New DOL Guidance Provides Relief, But Concerns Remain
The Department of Labor’s (DOL’s) Employee Benefits Security Administration (EBSA) issued Field Assistance Bulletin (FAB) No. 2012-02R, which supersedes Field Assistance Bulletin No. 2012-02. On May 7, the DOL issued Field Assistance Bulletin No. 2012-02, which provides guidance to its field enforcement personnel in question-and-answer format on the obligations of plan administrators under a final regulation to improve transparency of fees and expenses to workers with 401(k)-type retirement plans (see “DOL Issues Additional Guidance for Participant Fee Disclosures”).
Some plan sponsors and service providers were concerned about question 30 regarding brokerage windows and other arrangements that enable plan participants and beneficiaries to select investments beyond those designated by the plan (see “DOL’s Answer in Fee Disclosure Guidance ‘Surprising’”).
Jason Roberts, CEO of Pension Resource Institute and managing partner at Roberts Elliott LLP, told PLANADVISER that some in the industry thought the DOL had essentially created a rule through Field Assistance Bulletin 2012-02. The revised FAB seems to provide some relief for plan fiduciaries concerned about the original guidance.
“While the original FAB 2012-02 would essentially have created new law—imposing unreasonable requirements on employers that provide mutual fund windows and brokerage windows as investment options in their 401(k) plans—the revised FAB … takes a much more practical approach,” said Lynn Dudley, American Benefits Council senior vice president of policy, in a statement.
American Benefits Council said the revised FAB eliminates several significant fiduciary requirements that were not provided under current law but had been included under question 30 of the FAB as originally drafted—including requirements that a plan must have “a manageable number of investment alternatives,” monitor for “significant investment through a brokerage window” and provide participant disclosures for any investment selected through a brokerage window by at least 1% of participants to qualify for the safe harbor test.
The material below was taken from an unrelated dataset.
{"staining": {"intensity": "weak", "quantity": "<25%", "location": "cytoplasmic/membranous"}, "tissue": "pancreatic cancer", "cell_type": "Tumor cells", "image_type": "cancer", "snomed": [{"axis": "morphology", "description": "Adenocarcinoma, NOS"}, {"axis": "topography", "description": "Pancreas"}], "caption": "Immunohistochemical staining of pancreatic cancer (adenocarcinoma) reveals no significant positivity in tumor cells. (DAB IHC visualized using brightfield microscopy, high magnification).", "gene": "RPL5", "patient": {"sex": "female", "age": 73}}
“In the short term, this [revised FAB] certainly addresses the issues the Department of Labor created,” said Bradford Campbell, counsel, Drinker Biddle & Reath LLP’s Employee Benefits & Executive Compensation Practice Group, and EBSA’s former assistant secretary of labor. “They stopped trying to write regulatory language into a guidance document.”
However, Campbell said he is still concerned about one sentence in the revised FAB: “Nonetheless, in the case of a 401(k) or other individual account plan covered under the regulation, a plan fiduciary's failure to designate investment alternatives, for example, to avoid investment disclosures under the regulation, raises questions under ERISA section 404(a)'s general statutory fiduciary duties of prudence and loyalty" (see "DOL Issues Clarification to Participant Fee Disclosure Guidance").
This sentence suggests that an entire plan design—a brokerage window-only design—may not be appropriate according to the DOL, Campbell said. He added that the original regulation did not require a plan to have a certain number of designated investment alternatives (DIAs), but the FAB suggests that if a plan does not, it raises fiduciary questions.
“With respect to a plan that has a robust menu and a brokerage window, I don’t think anything has changed,” he said, but brokerage window-only plans could run into trouble in the future. This may be DOL’s “warning shot,” he noted.
Roberts agrees that the DOL may be more closely monitoring these types of plans. “It tells me they’re going to look into the decisions made around those options,” he said.